- _PROBLEM DETAILS_:
Whenever a picture appears in the listing below, leave it out, and copy exactly the lines from the one containing "hfov_deg: 102.1" through the end.

- _TASK DATA_:
_ _ _ _ _
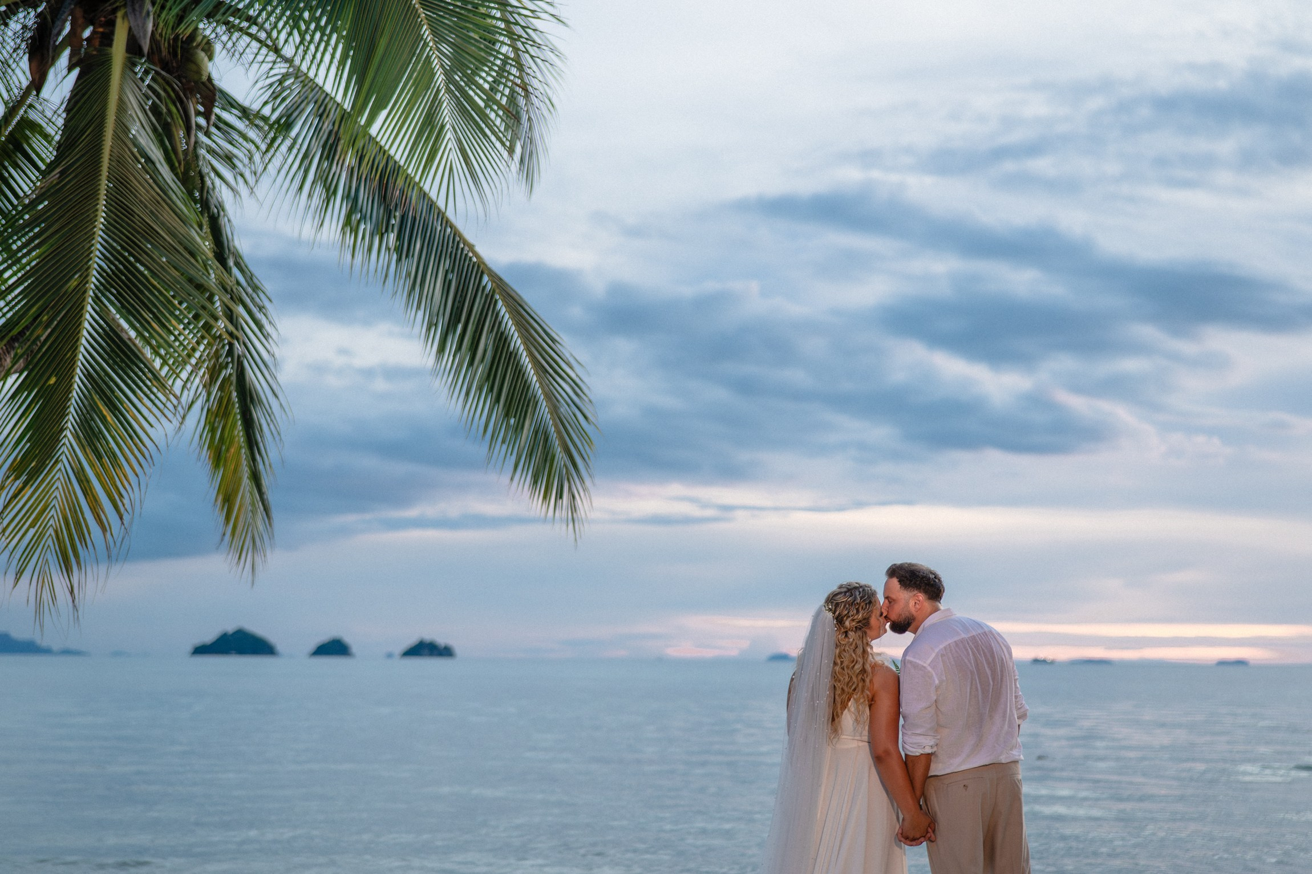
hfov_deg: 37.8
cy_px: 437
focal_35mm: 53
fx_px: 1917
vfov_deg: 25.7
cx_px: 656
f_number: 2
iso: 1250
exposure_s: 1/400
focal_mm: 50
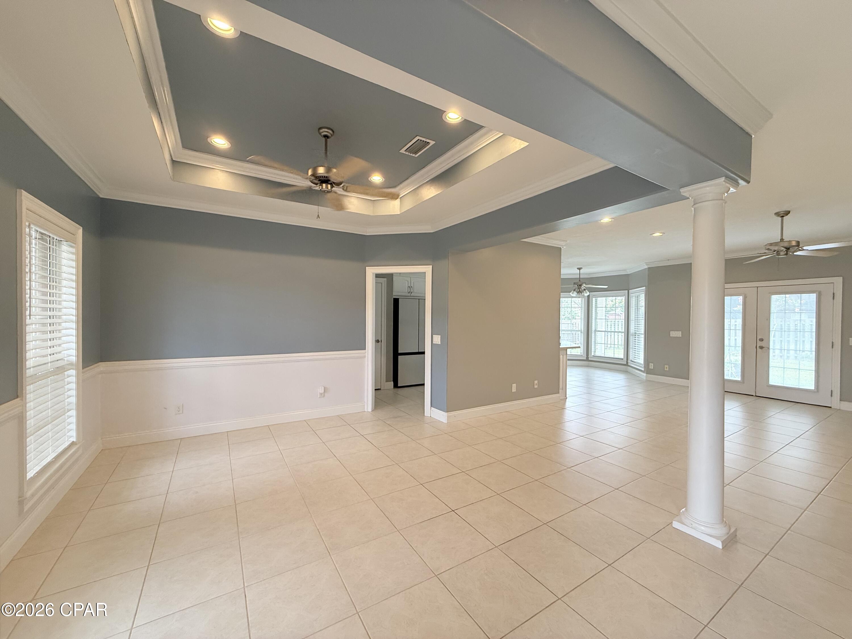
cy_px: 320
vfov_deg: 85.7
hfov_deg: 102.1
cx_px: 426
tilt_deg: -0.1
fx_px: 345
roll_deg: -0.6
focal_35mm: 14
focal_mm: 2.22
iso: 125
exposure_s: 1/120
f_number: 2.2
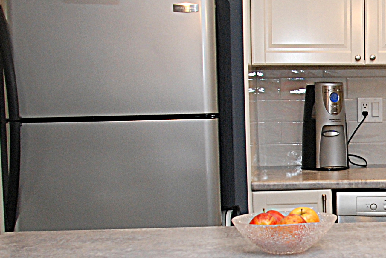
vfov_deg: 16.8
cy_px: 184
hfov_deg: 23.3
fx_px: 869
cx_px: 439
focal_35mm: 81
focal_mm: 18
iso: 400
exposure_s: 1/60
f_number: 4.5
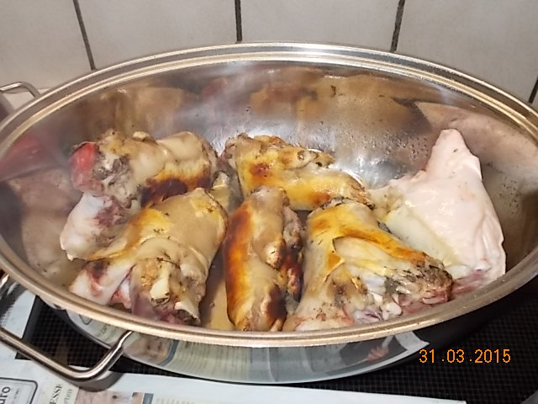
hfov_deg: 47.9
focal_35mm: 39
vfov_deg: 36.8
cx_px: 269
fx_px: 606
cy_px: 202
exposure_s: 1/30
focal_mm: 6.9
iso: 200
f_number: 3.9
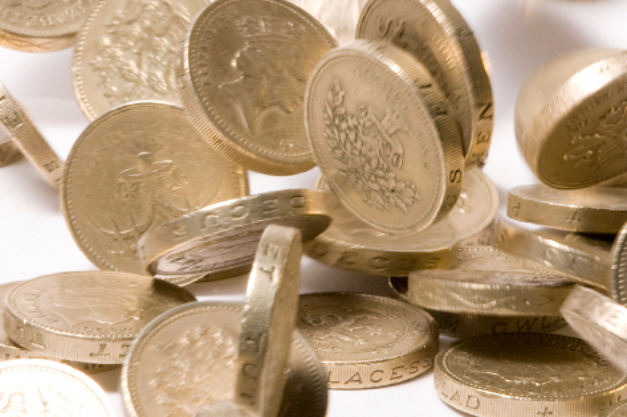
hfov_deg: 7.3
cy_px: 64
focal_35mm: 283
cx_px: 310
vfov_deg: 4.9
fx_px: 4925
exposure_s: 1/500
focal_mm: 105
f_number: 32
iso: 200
_ _ _ _ _
- _REPLY_:
hfov_deg: 102.1
cx_px: 426
tilt_deg: -0.1
fx_px: 345
roll_deg: -0.6
focal_35mm: 14
focal_mm: 2.22
iso: 125
exposure_s: 1/120
f_number: 2.2
vfov_deg: 16.8
cy_px: 184
hfov_deg: 23.3
fx_px: 869
cx_px: 439
focal_35mm: 81
focal_mm: 18
iso: 400
exposure_s: 1/60
f_number: 4.5
hfov_deg: 47.9
focal_35mm: 39
vfov_deg: 36.8
cx_px: 269
fx_px: 606
cy_px: 202
exposure_s: 1/30
focal_mm: 6.9
iso: 200
f_number: 3.9
hfov_deg: 7.3
cy_px: 64
focal_35mm: 283
cx_px: 310
vfov_deg: 4.9
fx_px: 4925
exposure_s: 1/500
focal_mm: 105
f_number: 32
iso: 200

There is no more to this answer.